Semester 1 at Yeungnam University saw the establishment of the School of International Studies and, with it, the introduction of a variety of international courses conducted entirely in English.


As Dr. Joo Sang-woo, Vice-President of the Office of International Programs, explains: “We aim at attracting outstanding students from abroad actively and creating an environment where domestic students can improve their English skills and have a global perspective without necessarily having to go study abroad.”

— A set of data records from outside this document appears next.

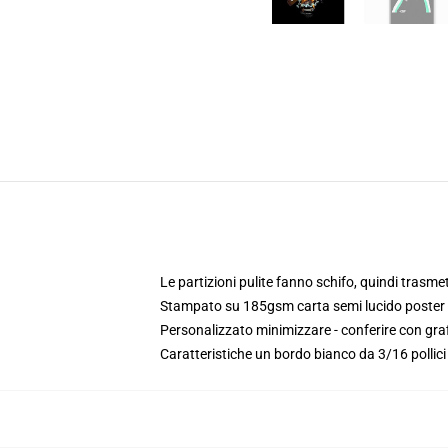
Le partizioni pulite fanno schifo, quindi trasme
Stampato su 185gsm carta semi lucido poster
Personalizzato minimizzare - conferire con gra
Caratteristiche un bordo bianco da 3/16 pollic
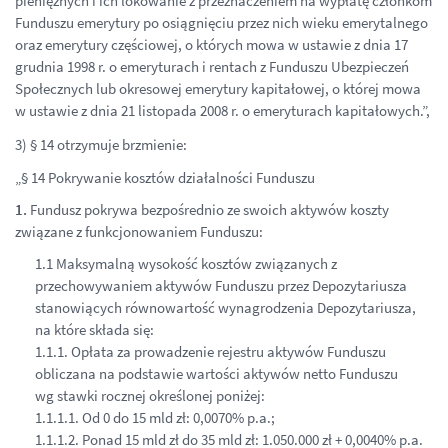
pieniężnych i ich lokowanie z przeznaczeniem na wypłatę członkom
Funduszu emerytury po osiągnięciu przez nich wieku emerytalnego
oraz emerytury częściowej, o których mowa w ustawie z dnia 17
grudnia 1998 r. o emeryturach i rentach z Funduszu Ubezpieczeń
Społecznych lub okresowej emerytury kapitałowej, o której mowa
w ustawie z dnia 21 listopada 2008 r. o emeryturach kapitałowych.”,
3) § 14 otrzymuje brzmienie:
„§ 14 Pokrywanie kosztów działalności Funduszu
1.
Fundusz pokrywa bezpośrednio ze swoich aktywów koszty
związane z funkcjonowaniem Funduszu:
1.1 Maksymalną wysokość kosztów związanych z
przechowywaniem aktywów Funduszu przez Depozytariusza
stanowiących równowartość wynagrodzenia Depozytariusza,
na które składa się:
1.1.1. Opłata za prowadzenie rejestru aktywów Funduszu
obliczana na podstawie wartości aktywów netto Funduszu
wg stawki rocznej określonej poniżej:
1.1.1.1. Od 0 do 15 mld zł: 0,0070% p.a.;
1.1.1.2. Ponad 15 mld zł do 35 mld zł: 1.050.000 zł + 0,0040% p.a.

Nine courses were offered in first semester: Understanding of the Korean and Key Capital Markets, Korean History and Culture, Environment and Practices of Business in Asia and Korea, Korean Currency Policies and Financial System, International Relations in East Asia, Understanding of Current Korean Economy, Global Economic Issues, Korea in East Asia, and Everyday Practical Korean Language. Lectures were conducted by Byeon Jong-guk, Lee Jae-hoon, and Jeon In, School of Business; Shim Sang-min, Department of Korean Language and Literature; Park Chu-hwa and Lee Byeong-wan, School of Economics and Finance; Jung Jun-pyo and Lee Yoo-shin, Department of Political Science and Diplomacy; and Thomas Duvernay and Wendy Worthington, School of General Education.


Students who, in addition to their primary degree, complete 42 credit units in courses offered by the School of International Studies, will also receive a Bachelor’s Degree in International Studies upon graduation.